Control of the Bcg gene of early resistance in mice to infections with BCG substrains and atypical mycobacteria.


The effect of the Bcg gene on the early host response to intravenous infection with a variety of BCG substrains and some atypical mycobacteria was investigated. The numbers of live bacilli of BCG Pasteur and BCG Tice recovered from the spleens of Bcgs mice (C57BL/6, B10.A and BALB/c) at 3 weeks following infection exceeded the bacterial dose injected, whereas the number of CFU recovered from the spleens of Bcgr mice (A/J, DBA/2 and C3H/HeN) did not exceed the number of CFU injected, thus following the pattern observed in Bcgr mice and Bcgs infected with BCG Montreal. BCG Russia failed to multiply in both test groups; however, the number of CFU recovered in Bcgr mice was significantly lower than in Bcgs mice. On the other hand, the presence of live bacilli in the spleens of either Bcgr or Bcgs mice injected with BCG Japan was undetectable in most cases. Involvement of the Bcg gene in the early resistance to infection with BCG Pasteur, BCG Russia, Mycobacterium kansasii and M. intracellulare was documented by the significant differences in the kinetics of infections in mice of the C.D2 (BALB/c-Bcgr) and BALB/c (Bcgs) congenic lines.
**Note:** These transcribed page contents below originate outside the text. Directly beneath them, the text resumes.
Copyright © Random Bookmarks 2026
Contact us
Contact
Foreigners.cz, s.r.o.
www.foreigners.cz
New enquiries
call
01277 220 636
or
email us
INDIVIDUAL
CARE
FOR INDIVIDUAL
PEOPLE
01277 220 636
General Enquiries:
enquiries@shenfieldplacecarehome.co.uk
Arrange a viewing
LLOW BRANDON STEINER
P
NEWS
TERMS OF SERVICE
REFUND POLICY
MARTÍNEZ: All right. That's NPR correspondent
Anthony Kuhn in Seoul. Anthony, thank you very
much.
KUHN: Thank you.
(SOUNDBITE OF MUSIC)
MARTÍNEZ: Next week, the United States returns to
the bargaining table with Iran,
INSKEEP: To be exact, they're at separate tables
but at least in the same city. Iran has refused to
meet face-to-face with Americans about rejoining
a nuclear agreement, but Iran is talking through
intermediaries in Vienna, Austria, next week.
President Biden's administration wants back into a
In BCG Russia, M. intracellulare and M. fortuitum infections, the phenotypic expression of the Bcg gene resulted in a more rapid elimination of the bacteria in the spleens of Bcgr when compared with Bcgs mice. On the other hand, the hepatic granuloma formation correlated with bacterial load except when C.D2 mice were infected with a small dose of BCG Pasteur or M. kansasii where extensive granulomatous hepatitis developed although no bacterial multiplication occurred in the spleen. It is suggested that granuloma formation could depend of the properties of the mycobacteria as well as the genetic background of the host without implicating the bacterial burden.